Someone pointed out this week if that made me an Oscar-nominated actress? [laughs]
What happened was that Fionnula Flanagan was doing Emily’s older voice. It was a great record and we were delighted with that, but it was hard to get Emily when she was younger. While we were searching for the right person to do the voice, I did scratch audio. I did a temp version so we could keep moving on with the animation process. We tried so many different things and by the end, it became obvious that I should do the voice. It’s hard to listen to your own voice. I had to pretend that I wasn’t listening to myself so that I could remember it was just Emily and not me talking. So, yes, I did do it and I wasn’t the first choice.
How long did this take to come together from conception to end?
It’s a relatively slow process. The idea was something I had a few years before we started making the film. From my point of view, it had been in my mind and sketchbook for a long time. Once we put it together and put in for the funding application and got it. Once we got the funding, we had ten months to make the film. I was glad I had time to think about the idea before we pitched it because by the time we got the funding, we had to go straight in with all guns blazing to get across the finish line in time.

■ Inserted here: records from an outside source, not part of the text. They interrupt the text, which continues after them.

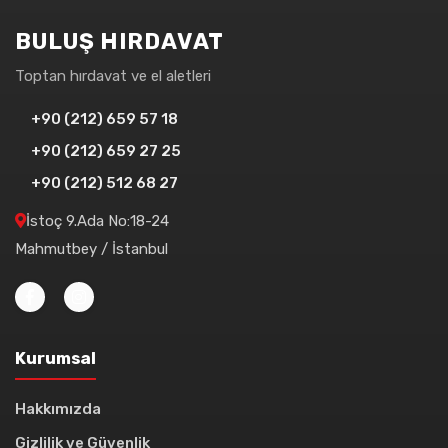
BULUŞ HIRDAVAT
Toptan hırdavat ve el aletleri
+90 (212) 659 57 18
+90 (212) 659 27 25
+90 (212) 512 68 27
İstoç 9.Ada No:18-24
Mahmutbey / İstanbul
Kurumsal
Hakkımızda
Gizlilik ve Güvenlik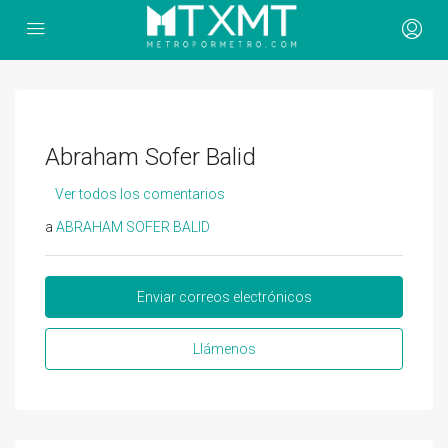
Abraham Sofer Balid
Ver todos los comentarios
a
ABRAHAM SOFER BALID
Enviar correos electrónicos
Llámenos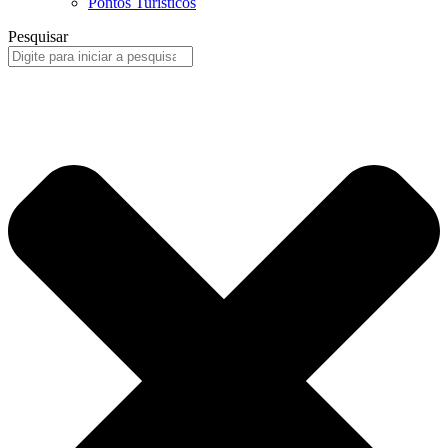
Pontos Turísticos
Pesquisar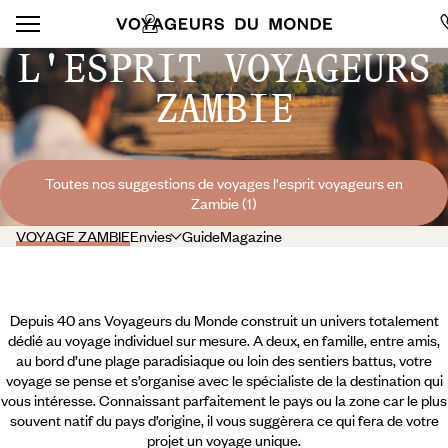
L'ESPRIT VOYAGEURS
ZAMBIE
Toutes nos suggestions de voyages l'esprit voyageurs en
Zambie (1)
VOYAGE ZAMBIE
Envies
Guide
Magazine
Depuis 40 ans Voyageurs du Monde construit un univers totalement
dédié au voyage individuel sur mesure. A deux, en famille, entre amis,
au bord d’une plage paradisiaque ou loin des sentiers battus, votre
voyage se pense et s’organise avec le spécialiste de la destination qui
vous intéresse. Connaissant parfaitement le pays ou la zone car le plus
souvent natif du pays d’origine, il vous suggèrera ce qui fera de votre
projet un voyage unique.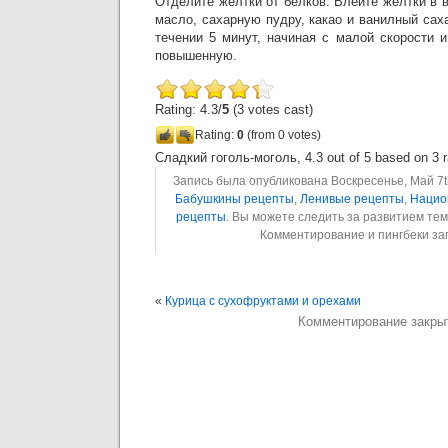
Отделите желтки от белков. Влейте желтки в 
масло, сахарную пудру, какао и ванилный сах
течении 5 минут, начиная с малой скорости 
повышенную.
Rating: 4.3/
5
(3 votes cast)
Rating:
0
(from 0 votes)
Сладкий гоголь-моголь
,
4.3
out of
5
based on
3
r
Запись была опубликована Воскресенье, Май 7th
Бабушкины рецепты
,
Ленивые рецепты
,
Нацио
рецепты
. Вы можете следить за развитием т
Комментирование и пингбеки з
«
Курица с сухофруктами и орехами
Комментирование закры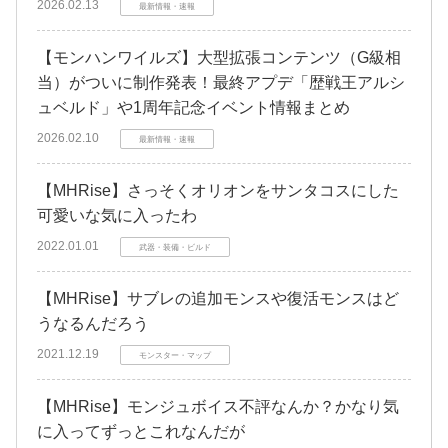
2026.02.13
最新情報・速報
【モンハンワイルズ】大型拡張コンテンツ（G級相
当）がついに制作発表！最終アプデ「歴戦王アルシ
ュベルド」や1周年記念イベント情報まとめ
2026.02.10
最新情報・速報
【MHRise】さっそくオリオンをサンタコスにした
可愛いな気に入ったわ
2022.01.01
武器・装備・ビルド
【MHRise】サブレの追加モンスや復活モンスはど
うなるんだろう
2021.12.19
モンスター・マップ
【MHRise】モンジュボイス不評なんか？かなり気
に入ってずっとこれなんだが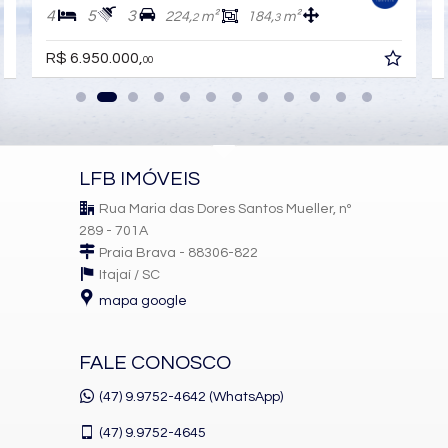
Sacada Integrada
4
5
3
224,
m²
184,
m²
2
3
Hidromassagem
Lavabo
R$ 6.950.000,
Sacada Técnica
00
Entrada de Serviço
Banheiro Social
Sala para 3 Ambientes
Características do Empreendimento
Sauna
LFB IMÓVEIS
Bar
Gerador
Rua Maria das Dores Santos Mueller, nº
Sala de Jogos
289 - 701A
Salão de Festas
Praia Brava - 88306-822
Cinema
Piscina
Itajaí /
SC
Spa
mapa google
Espaço Gourmet
Espaço Fitness
Portaria 24h
FALE CONOSCO
Medidores Individuais
Captação de Água
(47) 9.9752-4642 (WhatsApp)
Portão Eletrônico
Playground
(47)
9.9752-4645
Brinquedoteca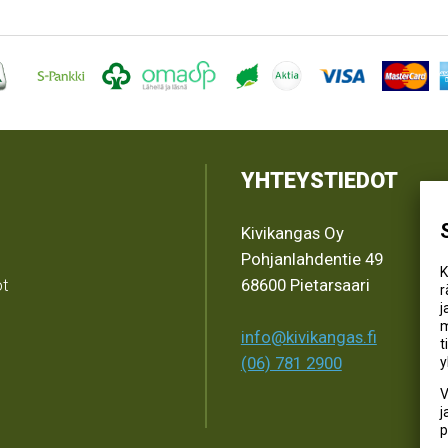
YHTEYSTIEDOT
Kivikangas Oy
Pohjanlahdentie 49
K
ot
68600 Pietarsaari
r
j
m
info@kivikangas.fi
t
(06) 781 2900
y
V
j
p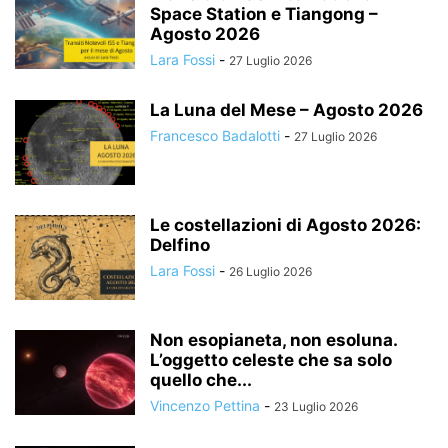
Space Station e Tiangong –
Agosto 2026
Lara Fossi
-
27 Luglio 2026
La Luna del Mese – Agosto 2026
Francesco Badalotti
-
27 Luglio 2026
Le costellazioni di Agosto 2026:
Delfino
Lara Fossi
-
26 Luglio 2026
Non esopianeta, non esoluna.
L’oggetto celeste che sa solo
quello che...
Vincenzo Pettina
-
23 Luglio 2026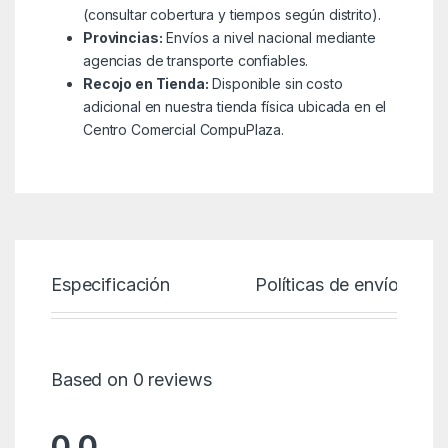
(consultar cobertura y tiempos según distrito).
Provincias:
Envíos a nivel nacional mediante
agencias de transporte confiables.
Recojo en Tienda:
Disponible sin costo
adicional en nuestra tienda física ubicada en el
Centro Comercial CompuPlaza.
Especificación
Políticas de envío
Based on 0 reviews
0.0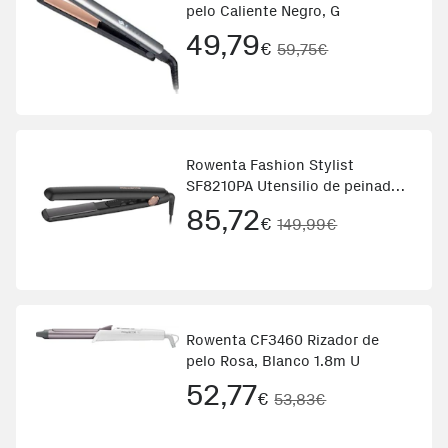
pelo Caliente Negro, G
49,79
€
59,75€
Rowenta Fashion Stylist
SF8210PA Utensilio de peinado
Plancha de pelo Caliente Negro,
85,72
€
149,99€
Latón
Rowenta CF3460 Rizador de
pelo Rosa, Blanco 1.8m U
52,77
€
53,83€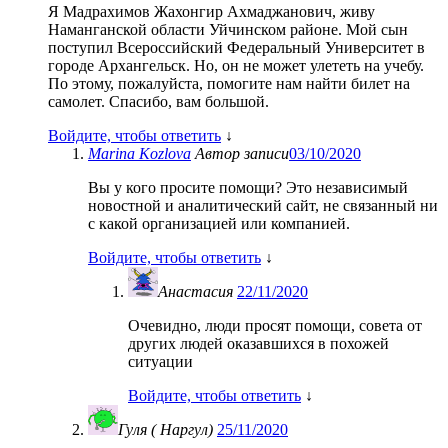
Я Мадрахимов Жахонгир Ахмаджанович, живу
Наманганской области Уйчинском районе. Мой сын
поступил Всероссийский Федеральный Университет в
городе Архангельск. Но, он не может улететь на учебу.
По этому, пожалуйста, помогите нам найти билет на
самолет. Спасибо, вам большой.
Войдите, чтобы ответить
↓
Marina Kozlova
Автор записи
03/10/2020
Вы у кого просите помощи? Это независимый
новостной и аналитический сайт, не связанный ни
с какой организацией или компанией.
Войдите, чтобы ответить
↓
Анастасия
22/11/2020
Очевидно, люди просят помощи, совета от
других людей оказавшихся в похожей
ситуации
Войдите, чтобы ответить
↓
Гуля ( Наргул)
25/11/2020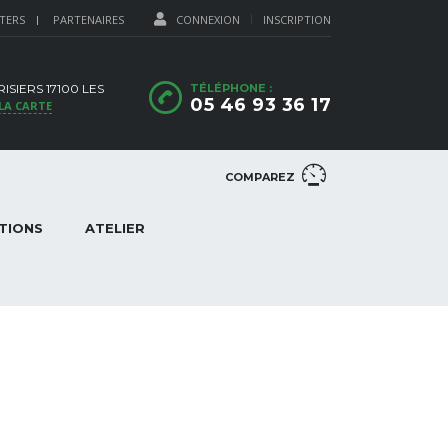
TERS
PARTENAIRES
CONNEXION
INSCRIPTION
ISIERS 17100 LES
TÉLÉPHONE :
05 46 93 36 17
LA CARTE
COMPAREZ
TIONS
ATELIER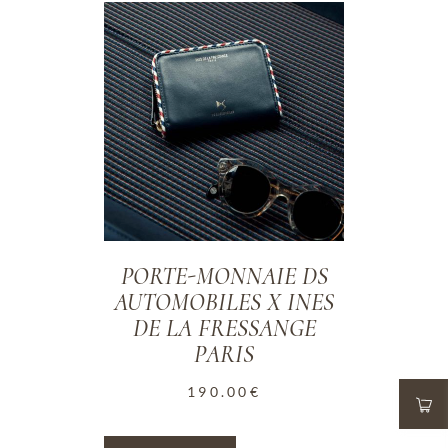
ADD TO WISHLIST
PORTE-MONNAIE DS
AUTOMOBILES X INES
DE LA FRESSANGE
PARIS
190.00
€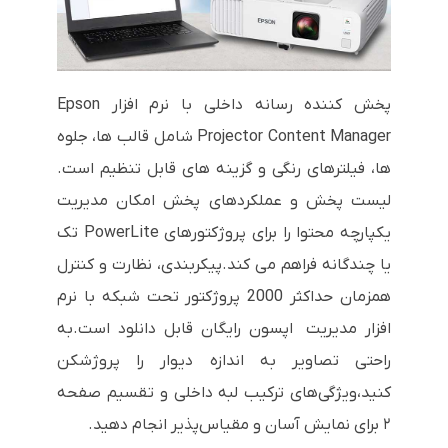
پخش کننده رسانه داخلی با نرم افزار Epson
Projector Content Manager شامل قالب ها، جلوه
ها، فیلترهای رنگی و گزینه های قابل تنظیم است.
لیست پخش و عملکردهای پخش امکان مدیریت
یکپارچه محتوا را برای پروژکتورهای PowerLite تک
یا چندگانه فراهم می کند.پیکربندی، نظارت و کنترل
همزمان حداکثر 2000 پروژکتور تحت شبکه با نرم
افزار مدیریت اپسون رایگان قابل دانلود است.به
راحتی تصاویر به اندازه دیوار را پروژشکن
کنید،ویژگی‌های ترکیب لبه داخلی و تقسیم صفحه
۲ برای نمایش آسان و مقیاس‌پذیر انجام دهید.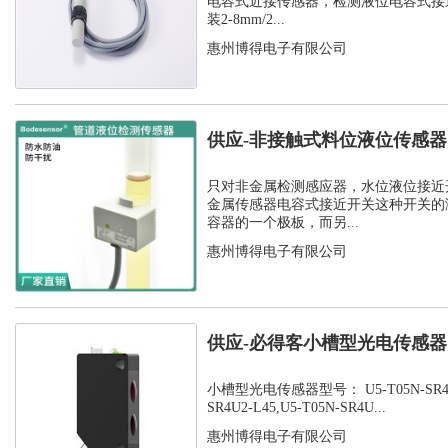
电容式近接传感器，检测液位电容式接
装2-8mm/2...
惠州博得电子有限公司
供应-非接触式料位液位传感
开关
只对非金属检测感应器，水位液位接近
金属传感器电容式接近开关这种开关的
容器的一个极板，而另...
惠州博得电子有限公司
供应-必得客小槽型光电传感器，U
SR...
小槽型光电传感器型号： U5-T05N-SR4U2-
SR4U2-L45,U5-T05N-SR4U...
惠州博得电子有限公司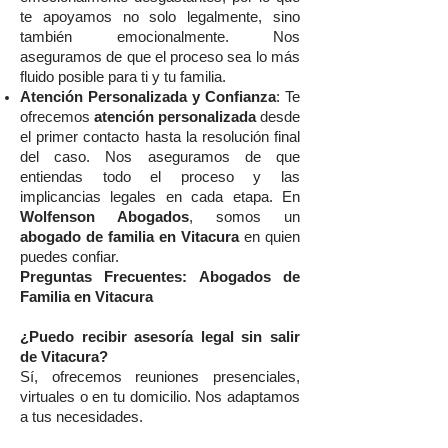
te apoyamos no solo legalmente, sino
también emocionalmente. Nos
aseguramos de que el proceso sea lo más
fluido posible para ti y tu familia.
Atención Personalizada y Confianza
: Te
ofrecemos
atención personalizada
desde
el primer contacto hasta la resolución final
del caso. Nos aseguramos de que
entiendas todo el proceso y las
implicancias legales en cada etapa. En
Wolfenson Abogados
, somos un
abogado de familia en Vitacura
en quien
puedes confiar.
Preguntas Frecuentes: Abogados de
Familia en Vitacura
¿Puedo recibir asesoría legal sin salir
de Vitacura?
Sí, ofrecemos reuniones presenciales,
virtuales o en tu domicilio. Nos adaptamos
a tus necesidades.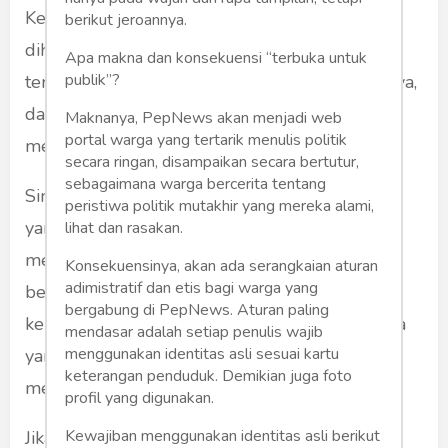
Kekuasaan itu candu. Melenakan. Sekadar
berikut jeroannya.
dihembus anginnya saja, orang-orang akan
Apa makna dan konsekuensi “terbuka untuk
publik”?
terpelanting ke awan, jadi mapan, jadi kaya-raya,
dan menggapai semua impian. Anginnya
Maknanya, PepNews akan menjadi web
portal warga yang tertarik menulis politik
membuai kerabat, keluarga, teman-teman.
secara ringan, disampaikan secara bertutur,
sebagaimana warga bercerita tentang
Singgasana kekuasaan itu bak seberkas cahaya
peristiwa politik mutakhir yang mereka alami,
yang begitu terang dan menyilaukan. Sinarnya
lihat dan rasakan.
melambai-lambai, laron-laron beterbangan,
Konsekuensinya, akan ada serangkaian aturan
adimistratif dan etis bagi warga yang
berkisar dan datang merubung. Terang cahaya
bergabung di PepNews. Aturan paling
kekuasaan bisa memberi harapan pada mereka
mendasar adalah setiap penulis wajib
menggunakan identitas asli sesuai kartu
yang putus asa, tapi panasnya juga bisa
keterangan penduduk. Demikian juga foto
memanggang mereka yang tak terbiasa.
profil yang digunakan.
Kewajiban menggunakan identitas asli berikut
Jika hari-hari ini ada suara-suara yang ingin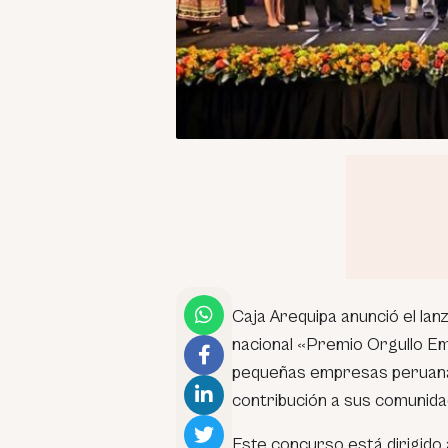
Caja Arequipa anunció el lan
nacional «
Premio Orgullo E
pequeñas empresas peruanas
contribución a sus comunida
Este concurso está dirigido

It was great and we got a lot of people to work on it and get it done. It was a really nice team effort.
You’re now working with Nora Twoomey who did The Breadwinner.
I’m so excited to be working with her on My Father’s Dragon because she is an amazing director and filmmaker. She is very invested in the story she tells and it’s been so excited to work with her.
I’m the assistant director so it’s great for me because I get to work really closely with her and learn from her and the whole team. It’s still early days though.